» Given problem: Convert the lines from the top through the line containing "[510, 517, 562, 537] StreetNumber: 1450" into a two-column CSV with the headers input and output. Each row should hold one line in input and its full answer in output, with each field quoted and any line breaks replaced by spaces.

- - - - - - -

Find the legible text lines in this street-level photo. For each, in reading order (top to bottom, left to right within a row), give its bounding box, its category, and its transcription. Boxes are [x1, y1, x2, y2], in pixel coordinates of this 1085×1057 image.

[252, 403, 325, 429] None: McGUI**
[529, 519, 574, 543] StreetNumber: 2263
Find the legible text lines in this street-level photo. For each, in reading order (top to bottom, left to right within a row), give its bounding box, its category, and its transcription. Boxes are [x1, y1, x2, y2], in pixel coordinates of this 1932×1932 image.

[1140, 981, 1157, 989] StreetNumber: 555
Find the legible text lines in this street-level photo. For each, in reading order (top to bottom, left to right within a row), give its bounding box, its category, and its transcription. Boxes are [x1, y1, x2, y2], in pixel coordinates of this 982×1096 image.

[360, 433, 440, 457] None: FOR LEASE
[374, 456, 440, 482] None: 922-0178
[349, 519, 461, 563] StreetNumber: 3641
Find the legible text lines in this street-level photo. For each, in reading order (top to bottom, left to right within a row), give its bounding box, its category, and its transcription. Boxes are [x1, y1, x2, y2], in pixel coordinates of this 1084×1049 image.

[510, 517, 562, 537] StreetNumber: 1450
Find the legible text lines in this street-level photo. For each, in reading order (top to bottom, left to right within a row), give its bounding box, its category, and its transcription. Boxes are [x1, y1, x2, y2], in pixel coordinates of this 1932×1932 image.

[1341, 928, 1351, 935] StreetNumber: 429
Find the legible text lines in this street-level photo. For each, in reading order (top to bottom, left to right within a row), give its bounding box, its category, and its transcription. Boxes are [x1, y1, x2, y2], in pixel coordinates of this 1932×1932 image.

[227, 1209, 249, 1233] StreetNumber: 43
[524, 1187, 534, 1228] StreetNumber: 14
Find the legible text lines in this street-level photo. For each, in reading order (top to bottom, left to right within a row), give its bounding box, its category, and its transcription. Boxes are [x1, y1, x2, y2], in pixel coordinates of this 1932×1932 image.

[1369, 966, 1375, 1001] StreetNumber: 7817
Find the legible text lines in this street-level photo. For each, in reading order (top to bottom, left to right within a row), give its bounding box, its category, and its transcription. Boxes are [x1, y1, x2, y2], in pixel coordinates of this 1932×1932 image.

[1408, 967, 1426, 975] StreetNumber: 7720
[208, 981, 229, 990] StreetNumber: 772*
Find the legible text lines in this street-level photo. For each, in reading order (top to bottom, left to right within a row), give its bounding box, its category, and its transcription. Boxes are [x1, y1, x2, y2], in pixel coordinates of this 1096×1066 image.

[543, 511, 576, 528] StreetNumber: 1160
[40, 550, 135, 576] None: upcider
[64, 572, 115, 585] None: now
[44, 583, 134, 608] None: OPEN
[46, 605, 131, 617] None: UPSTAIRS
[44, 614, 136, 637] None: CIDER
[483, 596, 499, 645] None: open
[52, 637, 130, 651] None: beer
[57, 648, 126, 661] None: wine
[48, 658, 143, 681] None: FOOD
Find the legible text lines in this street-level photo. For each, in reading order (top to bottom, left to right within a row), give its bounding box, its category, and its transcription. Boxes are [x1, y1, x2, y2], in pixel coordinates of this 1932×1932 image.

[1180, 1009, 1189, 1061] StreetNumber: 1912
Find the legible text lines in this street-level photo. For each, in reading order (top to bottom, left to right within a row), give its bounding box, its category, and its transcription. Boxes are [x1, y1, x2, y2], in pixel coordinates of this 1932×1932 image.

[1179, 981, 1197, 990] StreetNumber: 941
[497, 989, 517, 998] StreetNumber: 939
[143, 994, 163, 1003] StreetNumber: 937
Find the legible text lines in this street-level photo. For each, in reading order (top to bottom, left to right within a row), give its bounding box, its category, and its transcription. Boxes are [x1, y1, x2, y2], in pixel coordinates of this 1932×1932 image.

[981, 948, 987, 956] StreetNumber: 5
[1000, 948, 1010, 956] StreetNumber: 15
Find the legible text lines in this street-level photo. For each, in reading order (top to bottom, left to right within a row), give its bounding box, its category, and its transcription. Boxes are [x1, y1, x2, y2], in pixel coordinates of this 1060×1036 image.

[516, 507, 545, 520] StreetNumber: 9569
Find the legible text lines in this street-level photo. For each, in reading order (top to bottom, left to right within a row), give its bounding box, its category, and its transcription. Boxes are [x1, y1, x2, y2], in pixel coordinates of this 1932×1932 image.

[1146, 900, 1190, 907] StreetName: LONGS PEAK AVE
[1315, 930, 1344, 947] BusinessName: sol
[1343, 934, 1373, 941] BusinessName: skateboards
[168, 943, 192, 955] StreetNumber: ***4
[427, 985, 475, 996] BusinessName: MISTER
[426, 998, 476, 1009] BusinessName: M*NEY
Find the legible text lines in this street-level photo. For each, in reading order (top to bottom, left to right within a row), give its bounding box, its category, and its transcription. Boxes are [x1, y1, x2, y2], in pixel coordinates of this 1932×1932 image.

- - - - - - -

» Task solution:
input,output
"Find the legible text lines in this street-level photo. For each, in reading order (top to bottom, left to right within a row), give its bounding box, its category, and its transcription. Boxes are [x1, y1, x2, y2], in pixel coordinates of this 1085×1057 image.","[252, 403, 325, 429] None: McGUI** [529, 519, 574, 543] StreetNumber: 2263"
"Find the legible text lines in this street-level photo. For each, in reading order (top to bottom, left to right within a row), give its bounding box, its category, and its transcription. Boxes are [x1, y1, x2, y2], in pixel coordinates of this 1932×1932 image.","[1140, 981, 1157, 989] StreetNumber: 555"
"Find the legible text lines in this street-level photo. For each, in reading order (top to bottom, left to right within a row), give its bounding box, its category, and its transcription. Boxes are [x1, y1, x2, y2], in pixel coordinates of this 982×1096 image.","[360, 433, 440, 457] None: FOR LEASE [374, 456, 440, 482] None: 922-0178 [349, 519, 461, 563] StreetNumber: 3641"
"Find the legible text lines in this street-level photo. For each, in reading order (top to bottom, left to right within a row), give its bounding box, its category, and its transcription. Boxes are [x1, y1, x2, y2], in pixel coordinates of this 1084×1049 image.","[510, 517, 562, 537] StreetNumber: 1450"